• [TRY IT]: Put the rows below into a Markdown table with two columns, No. and Line, giving each non-blank line its own numbered entry. Leave out the blank lines and the pictures.

= = =

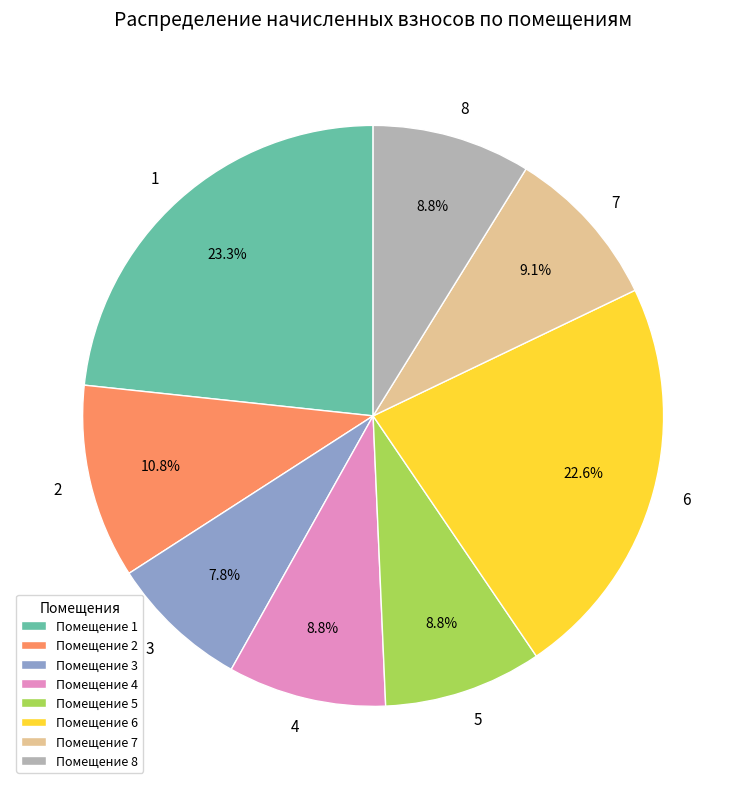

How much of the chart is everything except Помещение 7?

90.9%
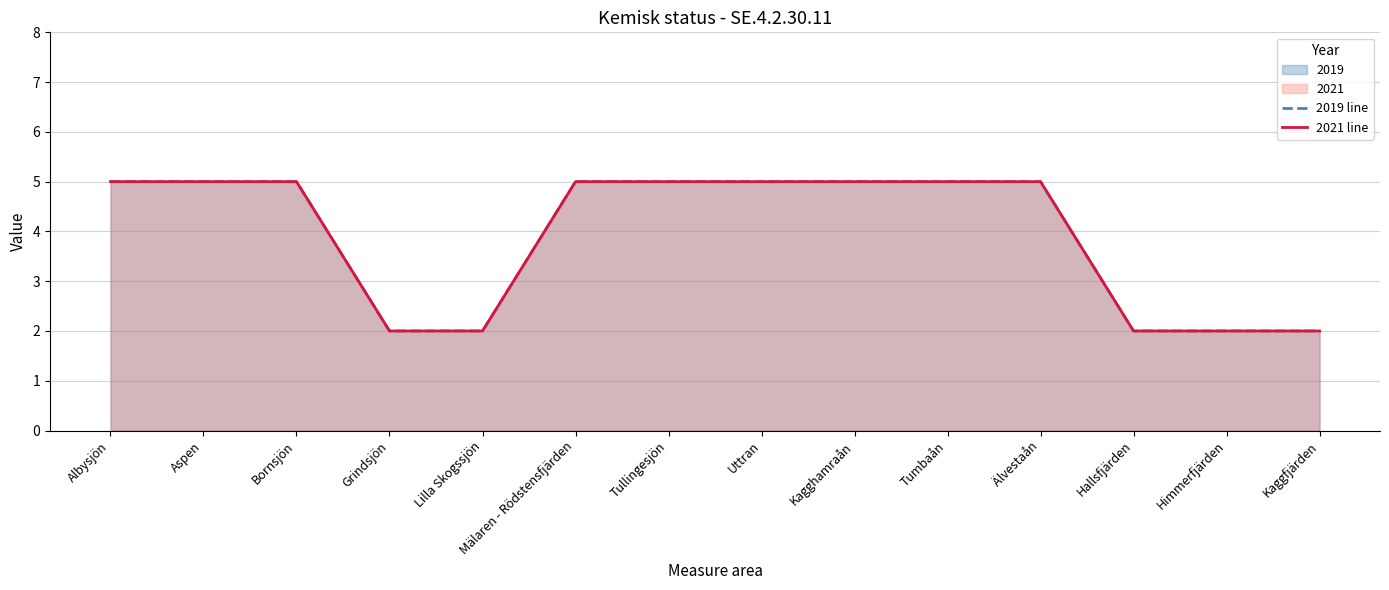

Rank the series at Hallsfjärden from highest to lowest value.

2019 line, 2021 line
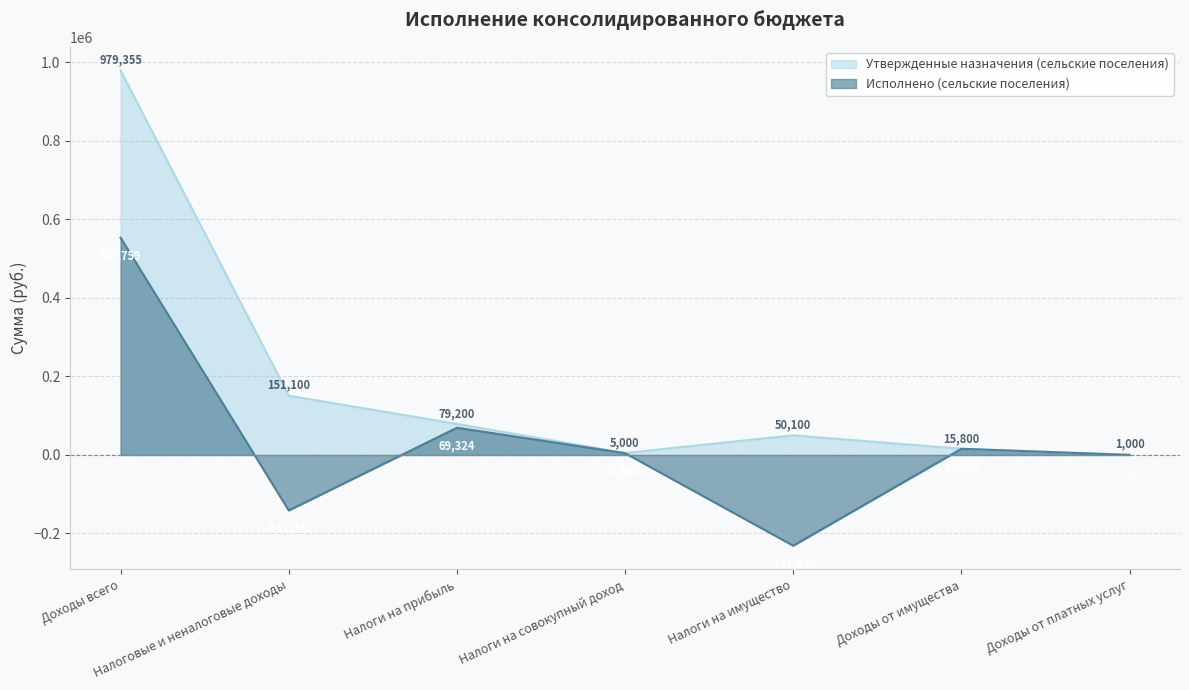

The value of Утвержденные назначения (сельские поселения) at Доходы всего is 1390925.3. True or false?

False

= = =

• [TASK RESULT]:
| No. | Line |
|---|---|
| 1 | How much of the chart is everything except Помещение 7? |
| 2 | 90.9% |
| 3 | Rank the series at Hallsfjärden from highest to lowest value. |
| 4 | 2019 line, 2021 line |
| 5 | The value of Утвержденные назначения (сельские поселения) at Доходы всего is 1390925.3. True or false? |
| 6 | False |